About this task: Where a line holds the word "close", copy that line from the data below.

━━ Data for review

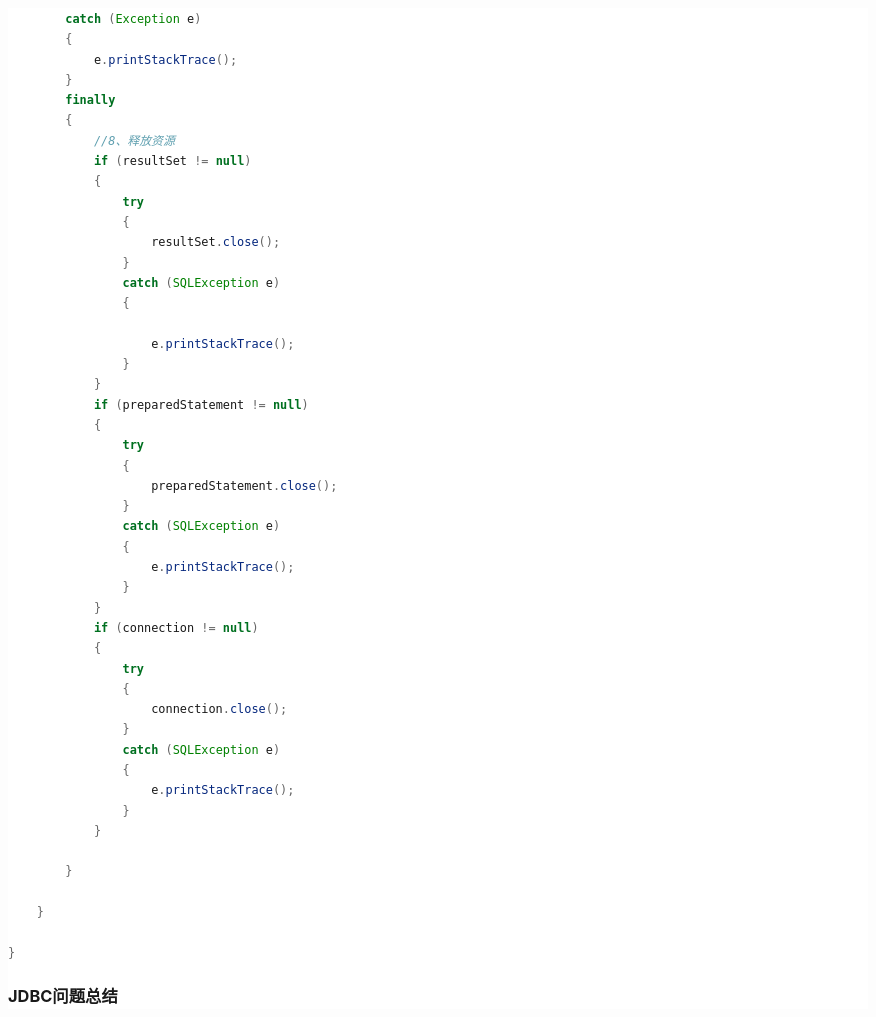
 ```java
        catch (Exception e)
        {
            e.printStackTrace();
        }
        finally
        {
            //8、释放资源
            if (resultSet != null)
            {
                try
                {
                    resultSet.close();
                }
                catch (SQLException e)
                {

                    e.printStackTrace();
                }
            }
            if (preparedStatement != null)
            {
                try
                {
                    preparedStatement.close();
                }
                catch (SQLException e)
                {
                    e.printStackTrace();
                }
            }
            if (connection != null)
            {
                try
                {
                    connection.close();
                }
                catch (SQLException e)
                {
                    e.printStackTrace();
                }
            }

        }

    }

}
```

### JDBC问题总结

━━━━

Solution:
                    resultSet.close();
                    preparedStatement.close();
                    connection.close();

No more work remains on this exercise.